Tinha hora que confundia o objeto comigo. Foi uma coisa diferente que não aconteceu
na primeira vez que nós fizemos o exercício do prato.
Vitor, em seu depoimento, também ressaltou a simbiose do corpo com o objeto,
destacando, ainda, com muita clareza, o papel da concentração nesse processo:
Vitor: A coisa da sensibilização, do tato, já prepara para uma coisa que hoje eu
senti muito, que é a concentração. Então, essa consciência do corpo torna você
disponível para o estímulo e atento no que o corpo vai responder. E hoje eu entrei num
nível tão grande de concentração que eu não via as outras pessoas; eu tava ali, com o
prato. Acho que consegui também, nesse exercício do prato, hoje, perceber um pouco
mais essa questão do olhar. Perceber que a minha intenção não está só no olhar o
objeto, está no movimento, na relação desse objeto com o corpo. O olhar é só uma
coisa a mais.
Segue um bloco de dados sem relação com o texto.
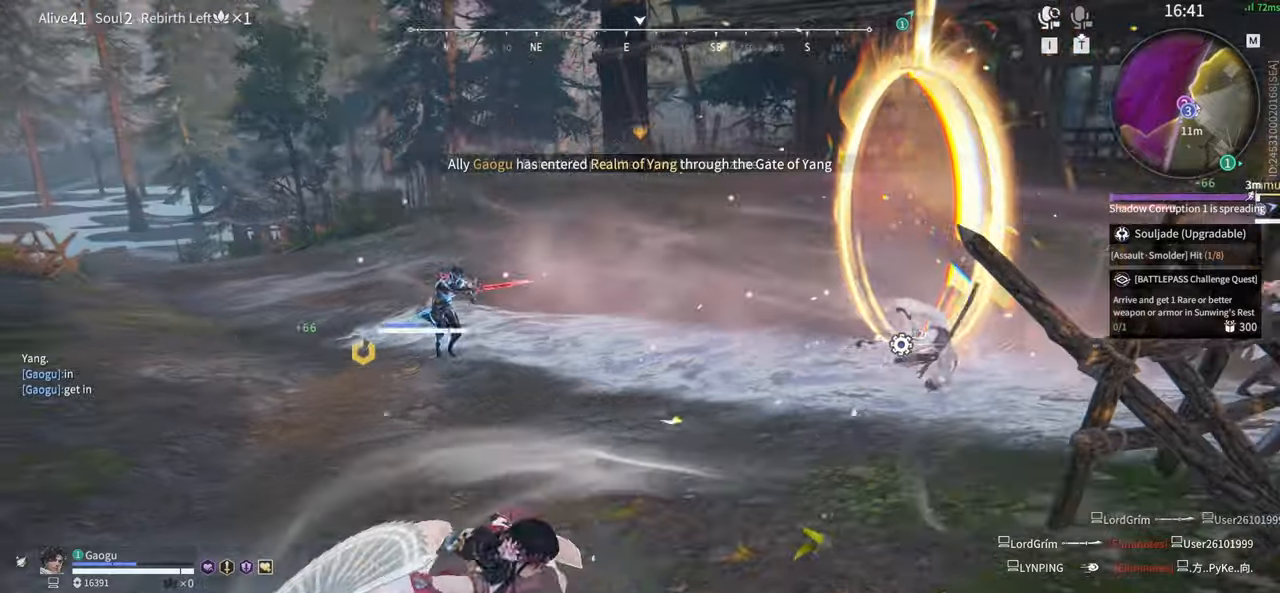
{"keys": [], "mouse": ["right"]}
Mas a concentração e a maneira como mais rapidamente eu “peguei”, e
eu senti que todo mundo “pegou”, eu achei impressionante. Do contato com o objeto
eu não percebi tanta coisa, mas o que me tocou mais foi essa coisa de interiorizar a
relação do corpo com a matéria. E de como, quanto tava com o prato, ele tava
integrado com meu corpo. Tanto que quando eu pegava outro objeto, eu tentava
restabelecer isso.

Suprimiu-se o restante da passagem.